**PASSAGE PROVIDED**
Lubbock High School is a 5A high school serving grades nine to twelve in Lubbock, Texas, as part of the Lubbock Independent School District.

The school was founded in 1891 as the first high school in Lubbock County. Lubbock High School predates the incorporation of Lubbock, Texas by 18 years. Lubbock High's colors are black and gold, and its mascot is the Westerner. The school primarily serves students from the central and eastern parts of Lubbock, but the school's LEAP (Lubbock Exemplary Academic Program) magnet program serves students from all over the city.

== History ==
The school was founded in 1891 as a one-room school, with two additional rooms added in 1898. The original announcement of the school's opening read: "Schooling for all who could reach it by pony, wagon, buggy or on foot." The first (and only) teacher at this point was Miss Minnie Tubbs. In March 1909, a fire set by students destroyed the building. After this, the school relocated to a brick building with two stories and a basement at the location of the current City Hall in Lubbock. In 1922, a bond issue provided for a new high school with 28 teachers and was located between 13th and 14th streets in the 2000 block. Bonds were voted in 1925 for the addition of two study halls. This was the old Thompson Junior High building. In the fall of 1929, plans began for the construction of a new building for LHS. Construction began in 1930, and the building was completed in 1931. The school opened in its new location for the fall semester of 1931. This is the current Lubbock High School building. Due to its distinctive architecture, the school is included in the National Register of Historic Places.

**CHECK YOUR UNDERSTANDING**
1. From the Lubbock High School passage, output everything from "The school was founded in 1891 as the" down to "over the city.".
2. In the Lubbock High School passage, who was the school's first teacher?
3. Carry the Lubbock High School passage further, starting after its final sentence.

**GIVEN RECORDS**
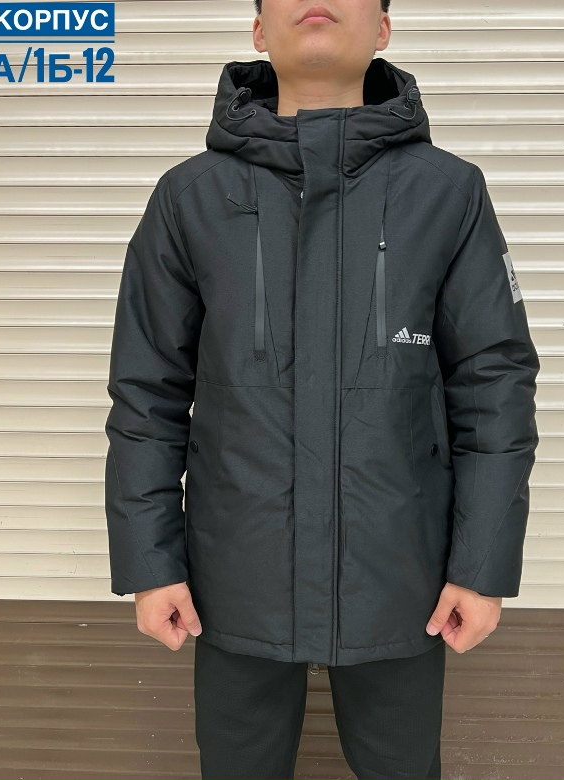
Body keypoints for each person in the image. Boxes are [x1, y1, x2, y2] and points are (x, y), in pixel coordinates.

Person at [103, 1, 540, 778]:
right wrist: (151, 563)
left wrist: (481, 566)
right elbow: (148, 395)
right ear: (257, 30)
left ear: (383, 29)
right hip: (232, 580)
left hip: (402, 578)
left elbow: (494, 387)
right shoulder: (190, 197)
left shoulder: (448, 193)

**RESPONSES TO THE TASKS**
1.
The school was founded in 1891 as the first high school in Lubbock County. Lubbock High School predates the incorporation of Lubbock, Texas by 18 years. Lubbock High's colors are black and gold, and its mascot is the Westerner. The school primarily serves students from the central and eastern parts of Lubbock, but the school's LEAP (Lubbock Exemplary Academic Program) magnet program serves students from all over the city.

2. Miss Minnie Tubbs

3.
== Academics ==
In 1979, due to low enrollment as a result of new school district boundaries, there was discussion of closing LHS. To solve this problem and to comply with an ongoing desegregation plan ordered by the US Department of Justice, LEAP (Lubbock Exemplary Academic Program) was developed. This college preparatory program offers advanced classes in mathematics, science, English, and history. Counselor Nancy Phillips was instrumental in the initial success of the LEAP Program. In its initial design, the LEAP plan included several incentives to attract students from outside the school's geographic district. These included unique classes not offered at that time in other Lubbock high schools, including Russian, Portuguese, Mandarin Chinese, Western Cultures, Marine Biology, and Calculus, among others. Additionally, the school offered trips to relevant locations in conjunction with specific classes. For example, students in the Western Cultures class spent 15 days in western Europe at the close of the school year. Due to pressure from parents with students in other high schools in the district, some of these incentives were phased out by the school board in the 1983–1984 academic year.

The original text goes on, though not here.